▶ [COLLECTED MATERIAL]
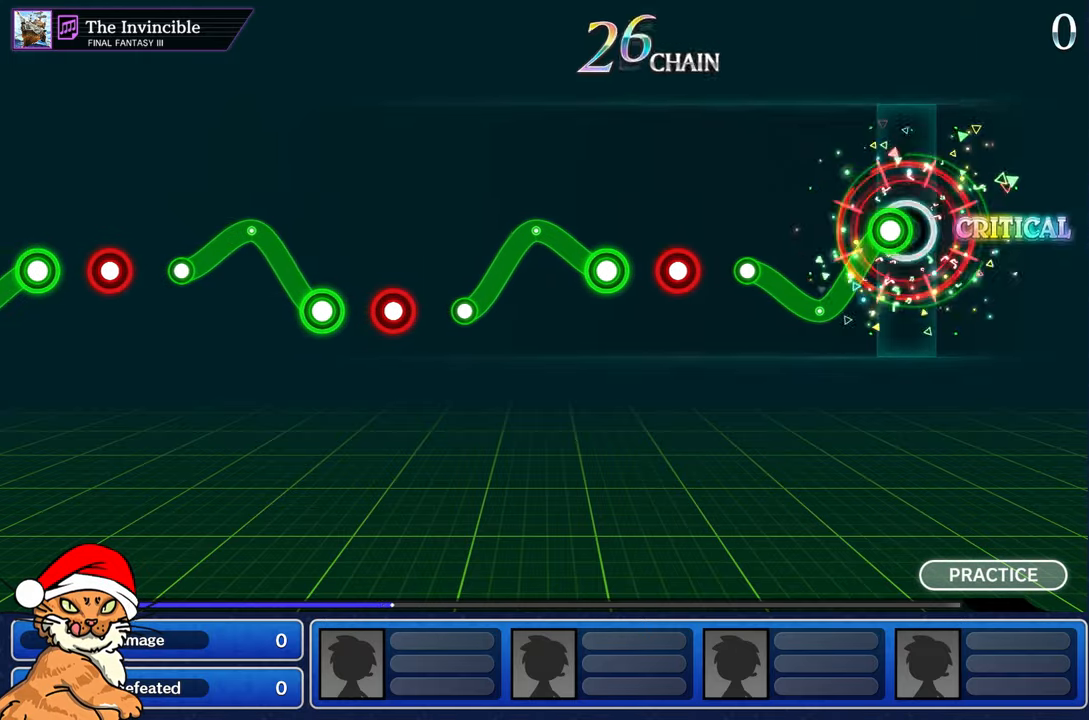
Gameplay with a controller (PlayStation layout); each line is a JSON object with the inputs held at the frame after it (dt_ms = milliseconds from this image to that frame). "events" lists button and stick changes between this image and that frame as [ms after this image, input, new state], when the widget could be followed in between. Not read: L3 R2 R3.
{"dt_ms": 500, "buttons": [], "left_stick": "up-left", "right_stick": "center"}
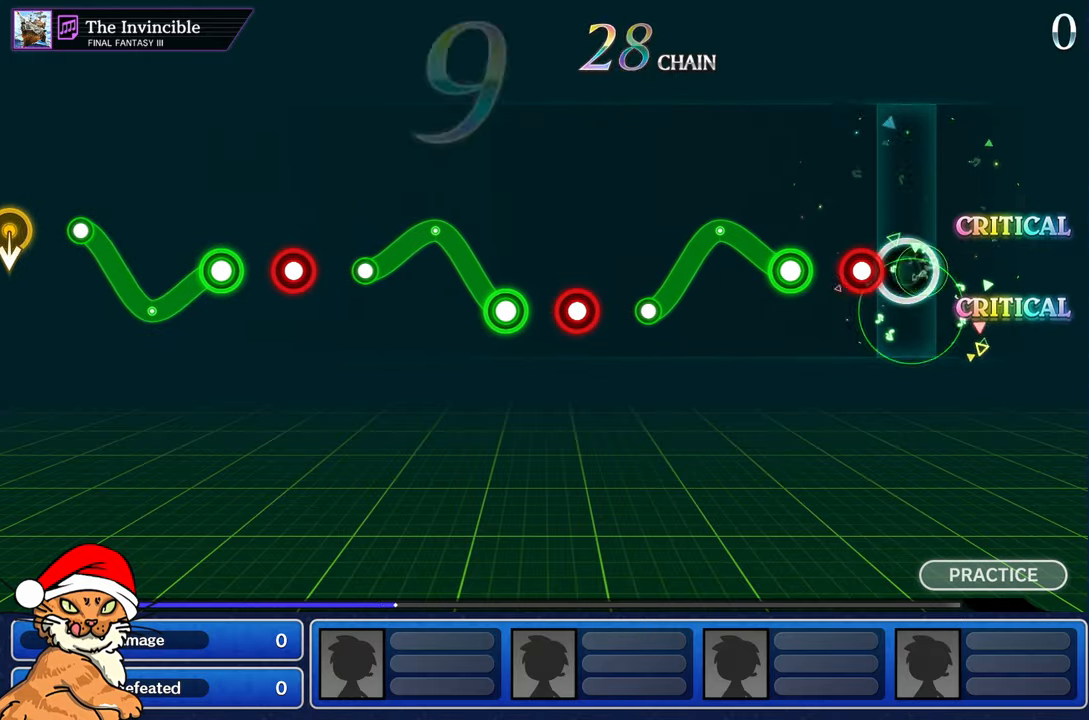
{"dt_ms": 500, "buttons": ["R1"], "left_stick": "up", "right_stick": "center", "events": [[17, "left_stick", "center"], [133, "R1", "down"], [217, "R1", "up"], [300, "left_stick", "up"], [317, "R1", "down"]]}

▶ [TASK ITEM] All lines of the material above should be returned unchanged, but no pictures should be included.

▶ [EXERCISE OUTPUT]
Gameplay with a controller (PlayStation layout); each line is a JSON object with the inputs held at the frame after it (dt_ms = milliseconds from this image to that frame). "events" lists button and stick changes between this image and that frame as [ms after this image, input, new state], when the widget could be followed in between. Not read: L3 R2 R3.
{"dt_ms": 500, "buttons": [], "left_stick": "up-left", "right_stick": "center"}
{"dt_ms": 500, "buttons": ["R1"], "left_stick": "up", "right_stick": "center", "events": [[17, "left_stick", "center"], [133, "R1", "down"], [217, "R1", "up"], [300, "left_stick", "up"], [317, "R1", "down"]]}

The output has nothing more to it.